Sorenson and Schut decided to conduct a systematic review of the literature to date on the subject, which enabled them to better understand nonfatal gun use in intimate partner violence. They learned that there is not a whole lot of information, whittling down thousands of articles to just 10 that matched their criteria.

Though rare compared to many diseases, 3.5 percent of women in the United States reported experiencing nonfatal gun use in intimate partner violence. In 2016, that’s equivalent to 4.5 million women having their partners threaten them with a gun. Another 1 million have been shot or shot at by an intimate partner.

“You could just pull a gun on an intimate partner once and that will change the nature of the relationship,” Sorenson says. “If it happened once, when might it happen again?”

Broadly speaking, she’s referring to a notion called coercive control, what the researchers describe in the paper as “an intentional pattern of repeated behavior by an abuser to control, denigrate, intimidate, monitor, and restrict an intimate partner.”

“It’s essentially what makes ongoing physical and sexual abuse possible,” Sorenson says. “It creates an environment and a climate of fear and intimidation.”

It’s a mental power play that happens over time. And, she adds, hostile displays—placing a handgun on a table in the midst of an argument, for instance—and actually threatening a partner can have similar negative outcomes. When faced with a gun, regardless of whether it is fired, a woman may decide to acquiesce.
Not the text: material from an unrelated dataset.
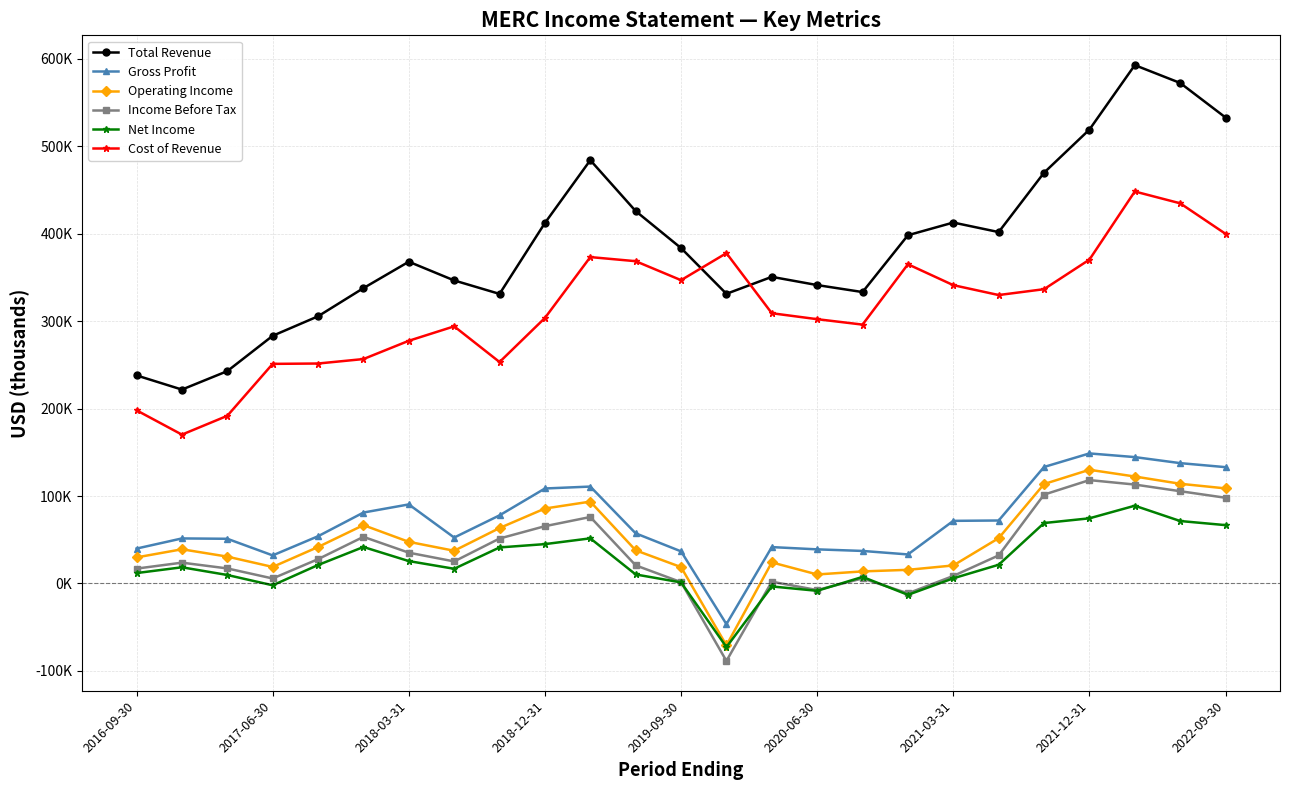

True or false: Operating Income and Income Before Tax cross at least once.

False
Additional research in this field for Sorenson focuses not just on whether a gun gets used, but how. She recently began comparing domestic violence calls with and without a weapon, and evaluating the difference between weapon types (e.g., guns versus body parts versus an external weapon like a brick or bat).

“One might assume that if a gun was used, the woman is more likely to be injured. But you could also argue the opposite, that if a gun is used, she might be less likely to resist,” Sorenson says. “This research is shedding light on those issues.”